**What is being asked**:
Write out the whole listing exactly as it stands.

Top of Records to use

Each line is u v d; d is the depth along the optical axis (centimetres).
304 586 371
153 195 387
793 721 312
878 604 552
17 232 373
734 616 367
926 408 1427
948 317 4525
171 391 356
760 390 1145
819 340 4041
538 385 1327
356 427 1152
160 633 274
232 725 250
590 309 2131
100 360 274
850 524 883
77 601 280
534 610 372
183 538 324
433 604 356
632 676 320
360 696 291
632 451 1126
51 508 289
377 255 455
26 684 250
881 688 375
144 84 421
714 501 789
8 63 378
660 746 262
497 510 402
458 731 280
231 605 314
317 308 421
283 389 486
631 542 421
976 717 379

Bottom of Records to use

**Solution for this exercise**:
Each line is u v d; d is the depth along the optical axis (centimetres).
304 586 371
153 195 387
793 721 312
878 604 552
17 232 373
734 616 367
926 408 1427
948 317 4525
171 391 356
760 390 1145
819 340 4041
538 385 1327
356 427 1152
160 633 274
232 725 250
590 309 2131
100 360 274
850 524 883
77 601 280
534 610 372
183 538 324
433 604 356
632 676 320
360 696 291
632 451 1126
51 508 289
377 255 455
26 684 250
881 688 375
144 84 421
714 501 789
8 63 378
660 746 262
497 510 402
458 731 280
231 605 314
317 308 421
283 389 486
631 542 421
976 717 379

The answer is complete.